+++ Data for the task

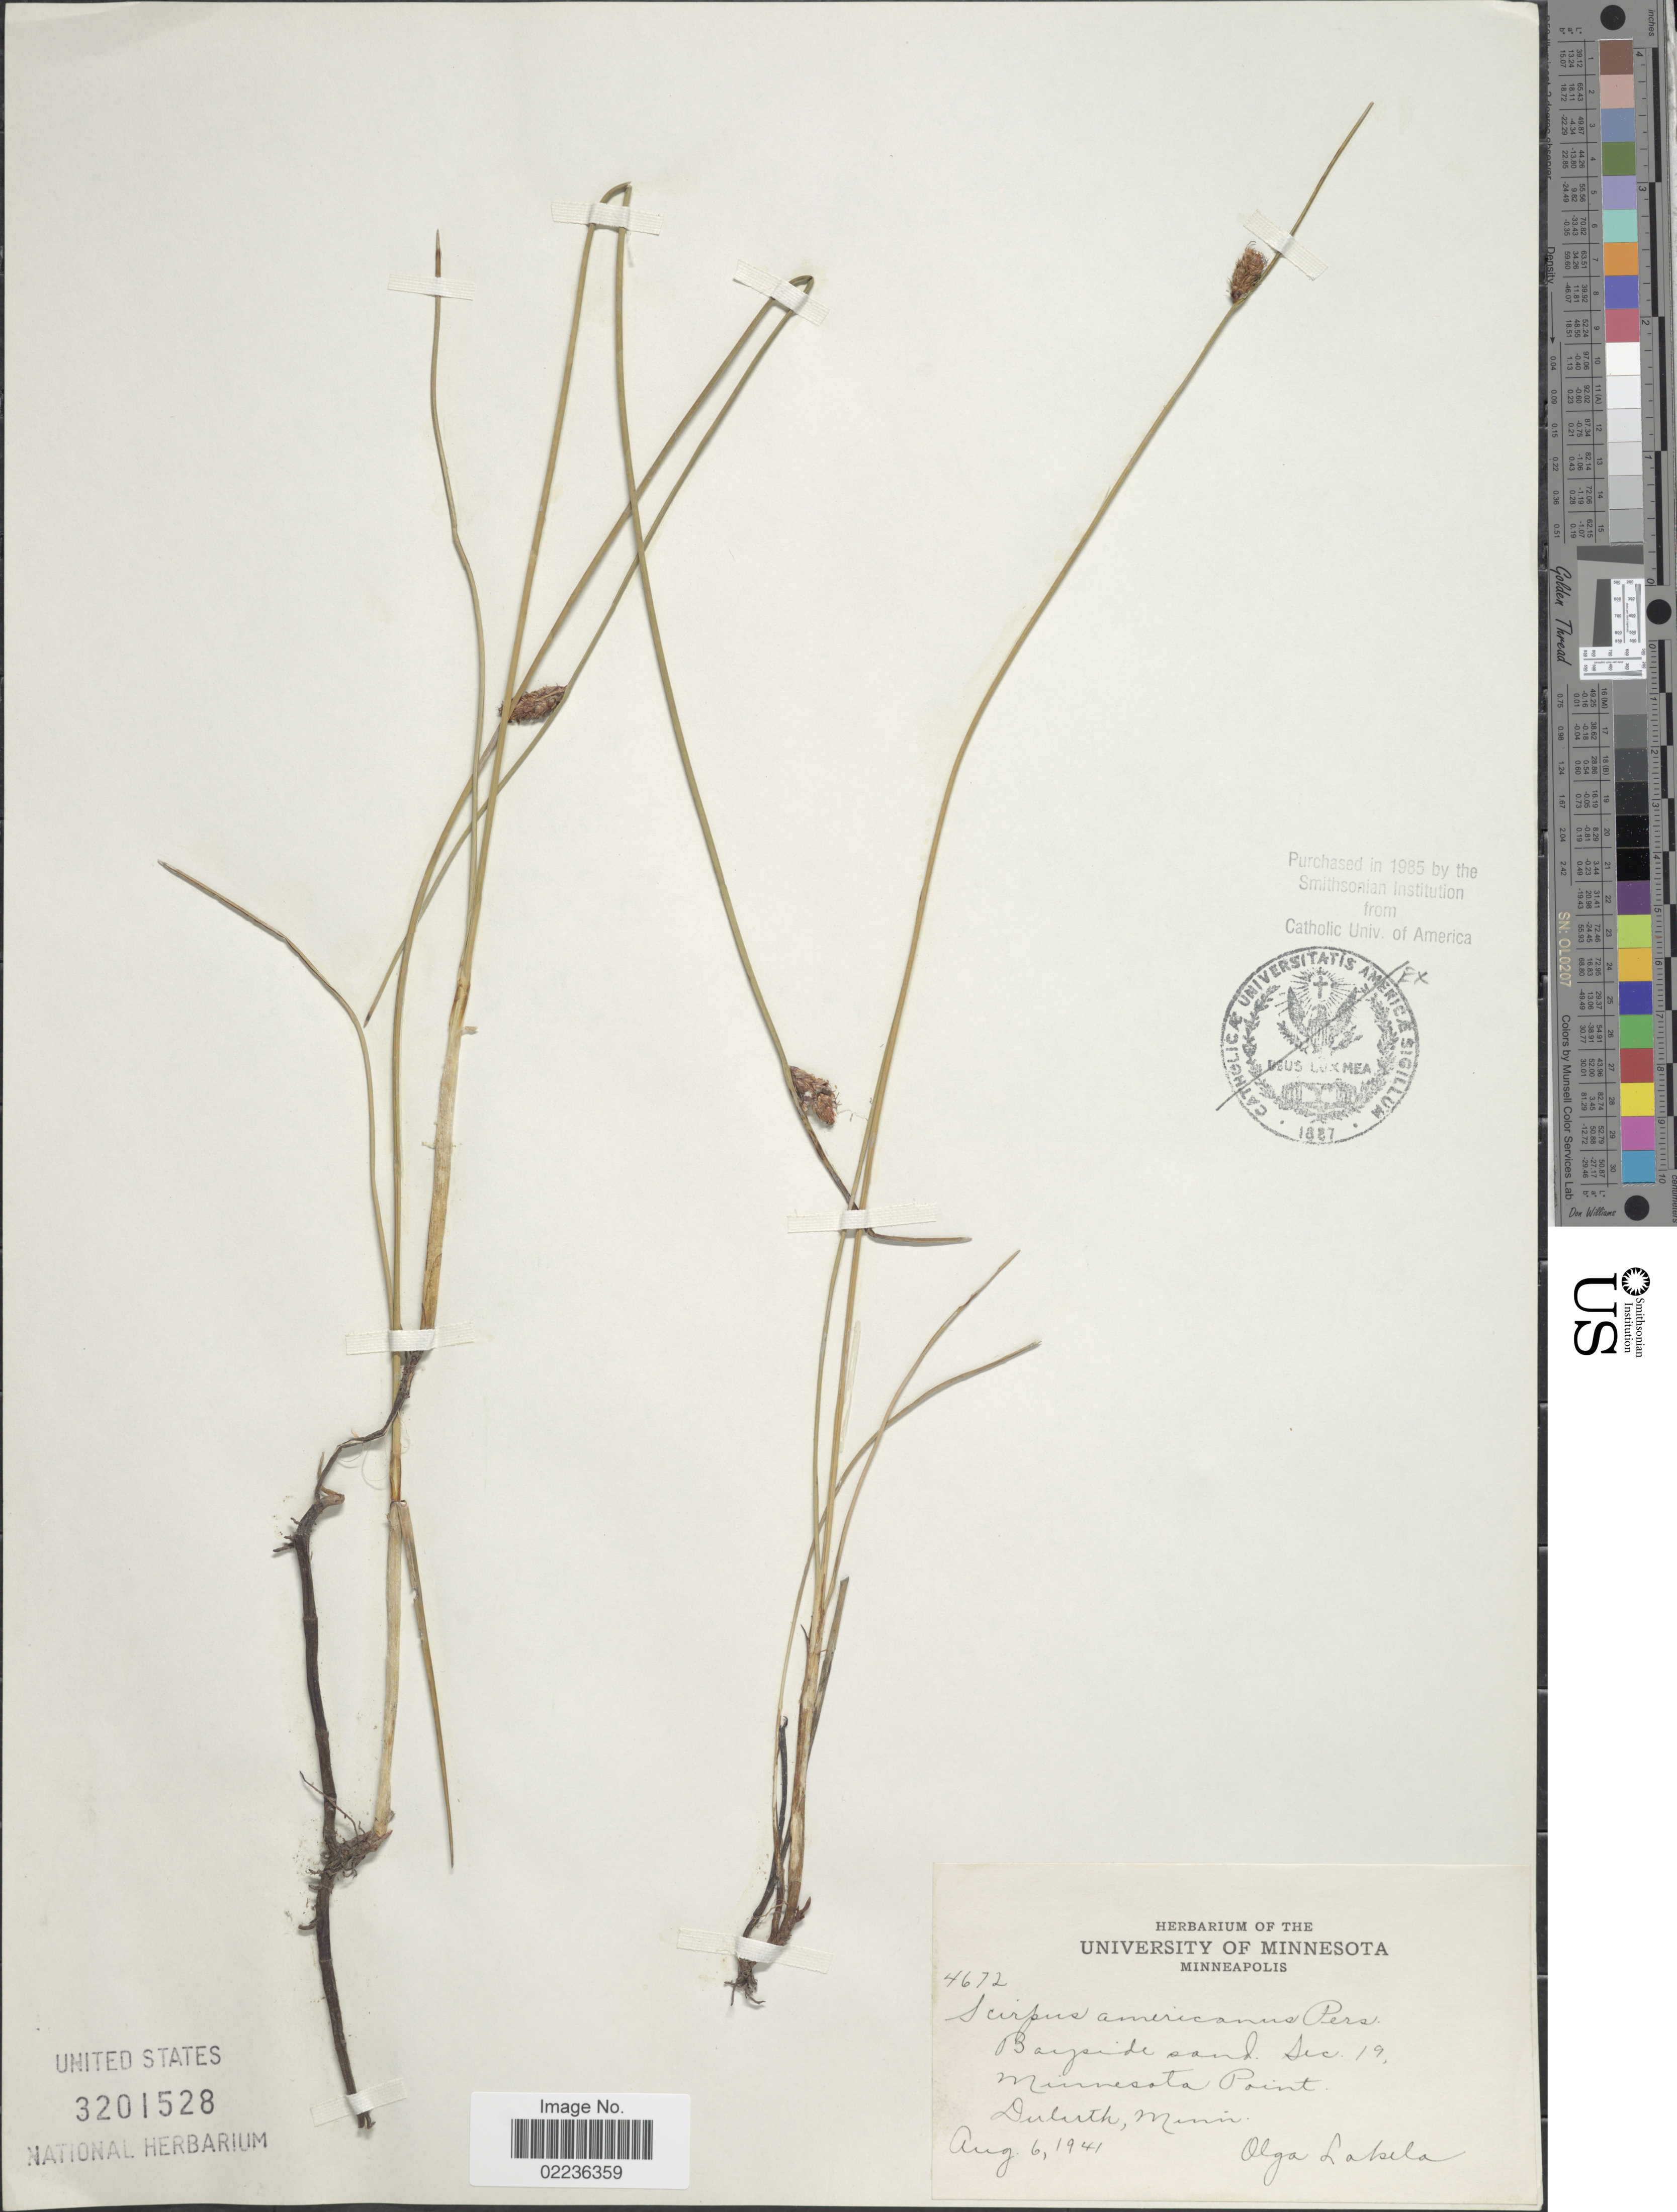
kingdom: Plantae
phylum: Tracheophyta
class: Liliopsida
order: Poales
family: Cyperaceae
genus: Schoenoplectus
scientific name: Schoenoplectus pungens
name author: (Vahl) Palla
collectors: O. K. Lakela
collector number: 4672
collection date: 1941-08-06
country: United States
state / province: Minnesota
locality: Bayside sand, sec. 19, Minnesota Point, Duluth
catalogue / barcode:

++++++

Problem to work on »
Reproduce word for word the lines above, from the line containing "collection date: 1941-08-06" through the last line.

The completed task »
collection date: 1941-08-06
country: United States
state / province: Minnesota
locality: Bayside sand, sec. 19, Minnesota Point, Duluth
catalogue / barcode:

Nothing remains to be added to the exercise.